Strange cfexecd/cfagent interaction

From: David J. Bianco
Subject: Strange cfexecd/cfagent interaction
Date: 20 Aug 2002 12:07:02 -0400

I've noticed on about 7 of my machines (out of about 150), cfexecd
seems like it can't run the cfagent process when it starts up.  Here's
what I see in my syslog:

Aug 20 11:01:53 xxx.jlab.org cfexecd[26729]:  cfengine defines no system
administrator address
Aug 20 11:01:53 xxx.jlab.org cfexecd[26729]:  Need: sysadm = ( address@hidden )
in control 

Now, I use the same config files on each of my hosts, and the same
binaries too, architecture permitting.  None of my other hosts complain
and a manual check of the cfagent.conf file shows that I do define
my email address there properly.  I even get tons of reports emailed to
me from the other machines, but not these malfunctioning 7.

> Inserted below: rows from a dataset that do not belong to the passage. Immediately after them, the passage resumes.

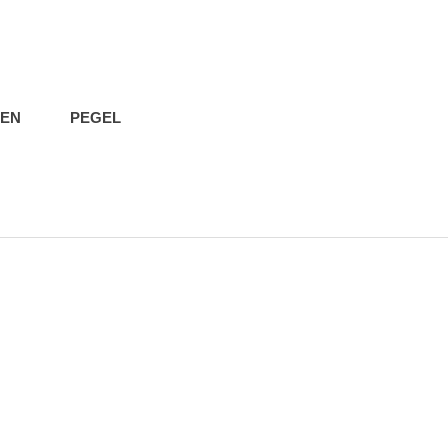
IEN
PEGEL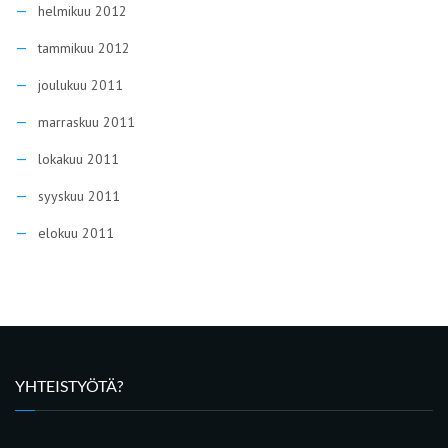
helmikuu 2012
tammikuu 2012
joulukuu 2011
marraskuu 2011
lokakuu 2011
syyskuu 2011
elokuu 2011
YHTEISTYÖTÄ?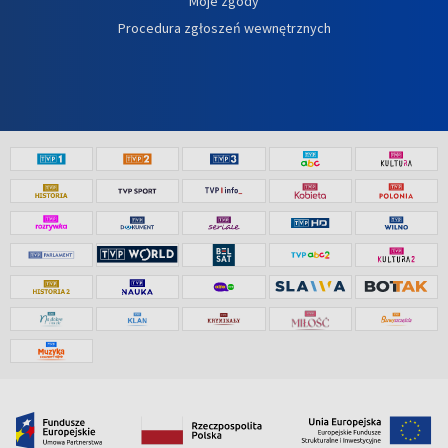
Moje zgody
Procedura zgłoszeń wewnętrznych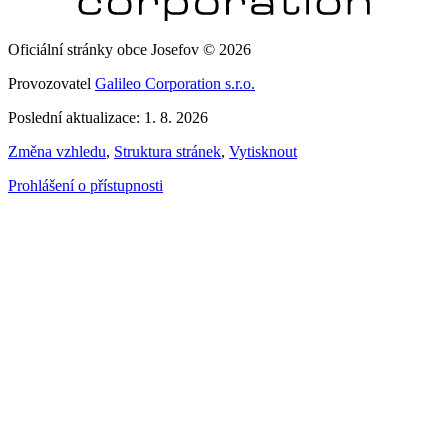
Oficiální stránky obce Josefov © 2026
Provozovatel
Galileo Corporation s.r.o.
Poslední aktualizace: 1. 8. 2026
Změna vzhledu
,
Struktura stránek
,
Vytisknout
Prohlášení o přístupnosti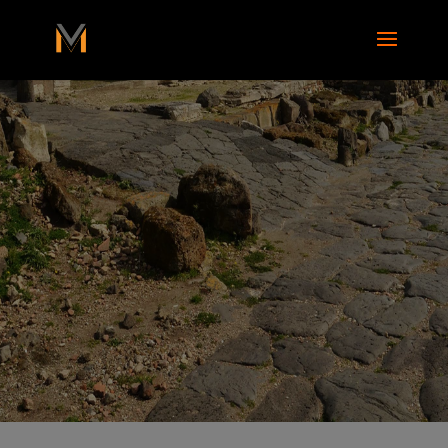
add_action( 'wp_footer', function() { ?>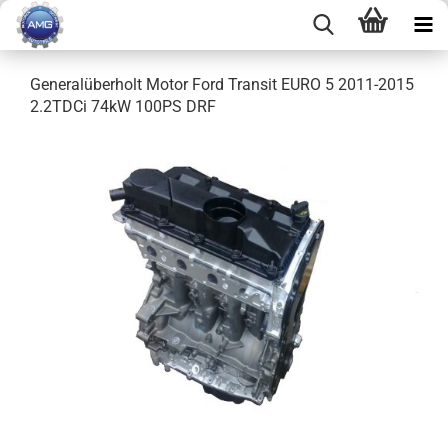
Generalüberholt Motor Ford Transit EURO 5 2011-2015
2.2TDCi 74kW 100PS DRF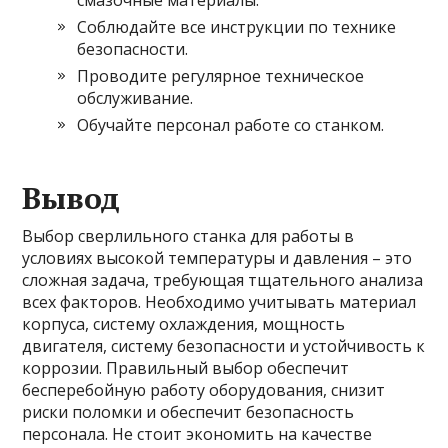
смазочные материалы.
Соблюдайте все инструкции по технике
безопасности.
Проводите регулярное техническое
обслуживание.
Обучайте персонал работе со станком.
Вывод
Выбор сверлильного станка для работы в
условиях высокой температуры и давления – это
сложная задача, требующая тщательного анализа
всех факторов. Необходимо учитывать материал
корпуса, систему охлаждения, мощность
двигателя, систему безопасности и устойчивость к
коррозии. Правильный выбор обеспечит
бесперебойную работу оборудования, снизит
риски поломки и обеспечит безопасность
персонала. Не стоит экономить на качестве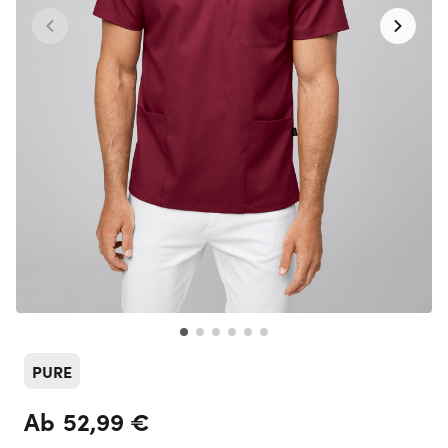
PURE
52,99 €
Ab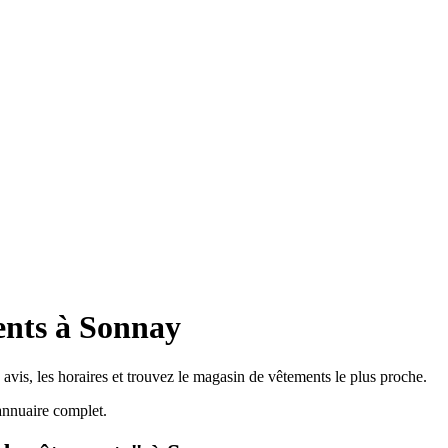
ents à Sonnay
vis, les horaires et trouvez le magasin de vêtements le plus proche.
annuaire complet.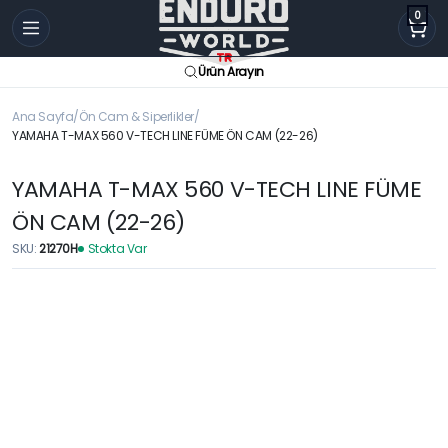
0
Ürün Arayın
Ana Sayfa
Ön Cam & Siperlikler
YAMAHA T-MAX 560 V-TECH LINE FÜME ÖN CAM (22-26)
YAMAHA T-MAX 560 V-TECH LINE FÜME
ÖN CAM (22-26)
SKU:
21270H
Stokta Var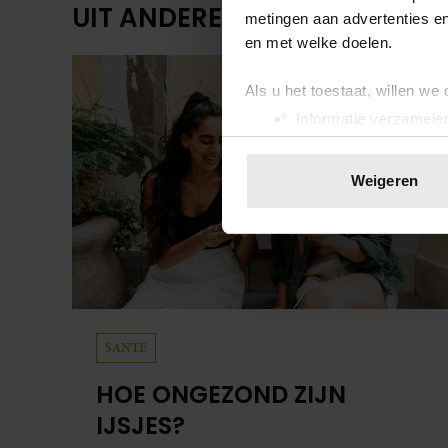
UIT ANDERE MEDIA
metingen aan advertenties en
en met welke doelen.
Als u het toestaat, willen we
Informatie verzamelen
Uw apparaat identific
Lees meer over hoe uw perso
Weigeren
toestemming op elk moment wi
We gebruiken cookies om cont
websiteverkeer te analyseren
media, adverteren en analys
verstrekt of die ze hebben v
onze website blijft gebruiken.
SANTE
HOE ONGEZOND ZIJN
IJSJES?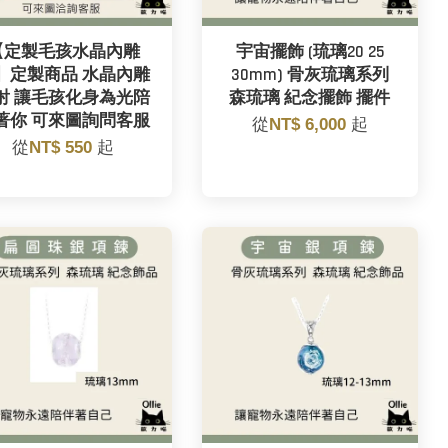
【定製毛孩水晶內雕
宇宙擺飾 (琉璃20 25
】定製商品 水晶內雕
30mm) 骨灰琉璃系列
射 讓毛孩化身為光陪
森琉璃 紀念擺飾 擺件
著你 可來圖詢問客服
從
NT$ 6,000
起
從
NT$ 550
起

On the machines that malfunction, an strace of cfexecd when it starts
up shows the following excerpt:

[pid   997] close(0)                    = 0
[pid   997] getpid()                    = 997
[pid   997] rt_sigaction(SIGRT_0, {SIG_DFL}, NULL, 8) = 0
[pid   997] rt_sigaction(SIGRT_1, {SIG_DFL}, NULL, 8) = 0
[pid   997] rt_sigaction(SIGRT_2, {SIG_DFL}, NULL, 8) = 0
[pid   997] execve("/var/cfengine/sbin/cfagent",
["/var/cfengine/sbin/cfagent", "-z"], [/* 57 vars */]) = 0
[pid   997] fcntl(0, F_GETFD)           = -1 EBADF (Bad file descriptor)
[pid   997] --- SIGSEGV (Segmentation fault) ---
<... read resumed> "", 4096)            = 0
--- SIGCHLD (Child exited) ---

Translation: cfexecd tried to exec cfagent -z.  Cfagent started, but
before main() was invoked the process initialization routine tried 
to see if stdin should be preserved across the exec.  Stdin was already
closed, though, so fcntl() segfaulted before cfagent really had a chance
to run.  

I traced this down to one line in cfpopen.c which seemed to be the 
trigger for this behavior, line 89:

if (pid == 0)
    switch (*type)
       case 'r':

           close(pd[0]);        /* Don't need output from parent */

           if (pd[1] != 1)
              dup2(pd[1],1);    /* Attach pp=pd[1] to our stdout */
              dup2(pd[1],2);    /* Merge stdout/stderr */


This is the line that actually closes stdin for the newly created
child process.  If I comment it out, cfagent runs beautifully.
If I leave it in, it bombs when cfexecd starts up.  

Now, I would argue that this is probably a bug in fcntl, since it
should do some sort of error checking and return a -1 with errno
set, rather than just segfaulting.  Still, this code has been failing
on more than one OS.  The 7 machines it has trouble on are a mixture
of HP-UX, Linux and Solaris. 

Has anyone else seen this?  What would the implications be of *not*
closing the child's stdin before execing cfagent?  My brief analysis
leads me to believe that it would be pretty safe, but I haven't looked
into every call to cfpopen() in all parts of the code.  

Anyway, I'm not sure what the final fix for this is, but it seems 
that keeping stdin open might be a good one.


David J. Bianco, GSEC           <address@hidden>
Thomas Jefferson National Accelerator Facility

     The views expressed herein are solely those of the author and
            not those of SURA/Jefferson Lab or the US DOE.